Lo que su ley aclaraba a los judíos –y eso era un grave avance moral sobre los restantes pueblos– es que los demás seres humanos eran tan dignos de ser amados como ellos mismos. Por lo tanto, era lógico y de justicia que también se les amara como se amaba cada uno a sí propio.
En cambio, la nueva medida del amar en el mandamiento de Jesús, por un lado es teocéntrico: «como el Padre me ama a mí y yo os amo a vosotros, amaos los unos a los otros». O sea, que no he de amar a los demás con mis propias fuerzas, sino como Dios me ama a mí. Tengo que amar, pues, con la fuerza de Dios: con su ímpetu, su fidelidad, constancia y sin limitación alguna. Y yo podré hacer esto, solamente si primero me lleno del amor de Dios, si me lleno del Espíritu Santo que es el Amor sustanciado y personalizado de Dios. Y en este Espíritu y con este Espíritu he de amar a los demás.
Por otra parte, esta medida de la nueva ley es también antropocéntrica aunque en otro sentido que la ley judía, ya que aquí lo primero y directo no es amarse uno mismo sino amar a los otros. Lo que ocurre es que al ser yo uno como los demás, me podré amar también pero sólo con la misma medida que ame a los otros. En la vieja ley uno tenía que amar a los otros como se amaba a sí mismo. Aquí uno se puede amar como se ama a los demás.
Pero en este artículo yo querría subrayar todavía otro aspecto de este nuevo amor con qué nos hemos de amar. «Amaos como el Padre me ama a mí»

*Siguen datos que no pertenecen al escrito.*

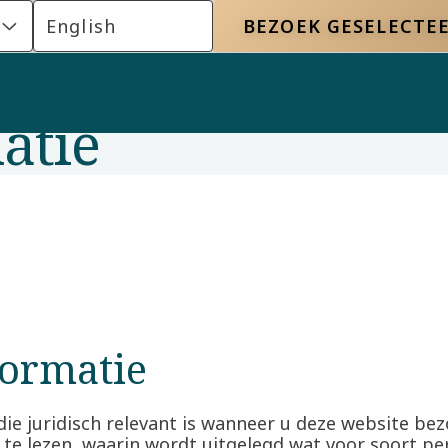
English
BEZOEK GESELECTEE
atie
formatie
die juridisch relevant is wanneer u deze website be
 te lezen, waarin wordt uitgelegd wat voor soort pe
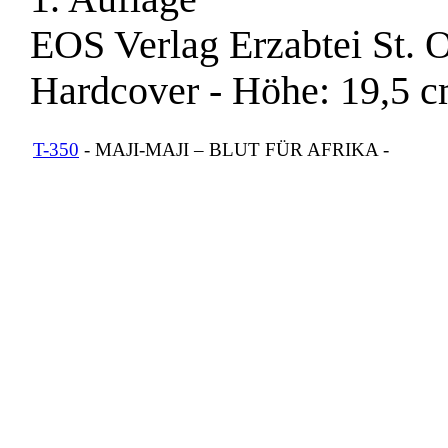
EOS Verlag Erzabtei St. Ot
Hardcover
-
Höhe: 19,5 
T-350
- MAJI-MAJI – BLUT FÜR AFRIKA
-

Este como, no es sólo cuantitativo, aunque lo fuere analógicamente (tenéis que amaros tanto como el Padre me ama a mí), sino que además y ante todo, es cualitativo amaos con esa clase especial de amor con que el Padre me ama a mí. ¿Y cuál es esa clase especial de amor con que el Padre ama al Hijo? El Padre ama al Hijo precisamente con amor de Padre. Y no cabe duda de que Jesús nos da bastantes testimonios para poder afirmar de que Él también nos ama con entrañas de Padre, con un amor de Padre auténtico que se goza de vernos crecer en edad, gracia y sabiduría. Todo padre sueña que los hijos algún día alcancen la madurez para ser unos sujetos plenamente dialogantes y poder ser así sus mejores amigos. Jesús ama con amor de Padre a los apóstoles. Sabemos que en la última cena les llamó «hijitos míos», pero no con un falso amor paternal, paternalista, el cual es siempre agobiante para el pleno desarrollo del hijo, sino con aquel amor que da todo lo que tiene al hijo, que le transmite toda la sabiduría propia y no tiene ya ningún secreto. Por eso Cristo le dice a continuación, que en adelante, les llamará ya «amigos».
Es así como debemos amarnos unos a otros. Con un amor de amistad que sea fruto de habernos amado previamente con entrañas de Padre. Es decir, con un amor que asume toda la responsabilidad de la iniciativa, que permanece siempre fiel y que no pone límite alguno a su perdón, a su generosidad ni a su esperanza…
No es con una clase de amor cualquiera como hemos de amarnos. Por ser cristianos, precisamente con ese amor de padre que va transformando todo en esplendorosa amistad, es como debemos estimarnos.
Con un amor de padre que, por ello mismo, es amor creador; que ayuda a recrearse siempre a aquellos que se dejan amar como hijos. Los cuales a su vez deben amar con amor de Padre a esos mismos que paternalmente les aman.
Es este un amor mutuamente operante, eficaz, vitalizador. Un amar que siempre nos irá llevando a todos hacia esa especial recreación de la Resurrección. Y no cabe duda de que San José, Patriarca, supo ser el gran discípulo de Jesús en este amar con corazón de padre de todos.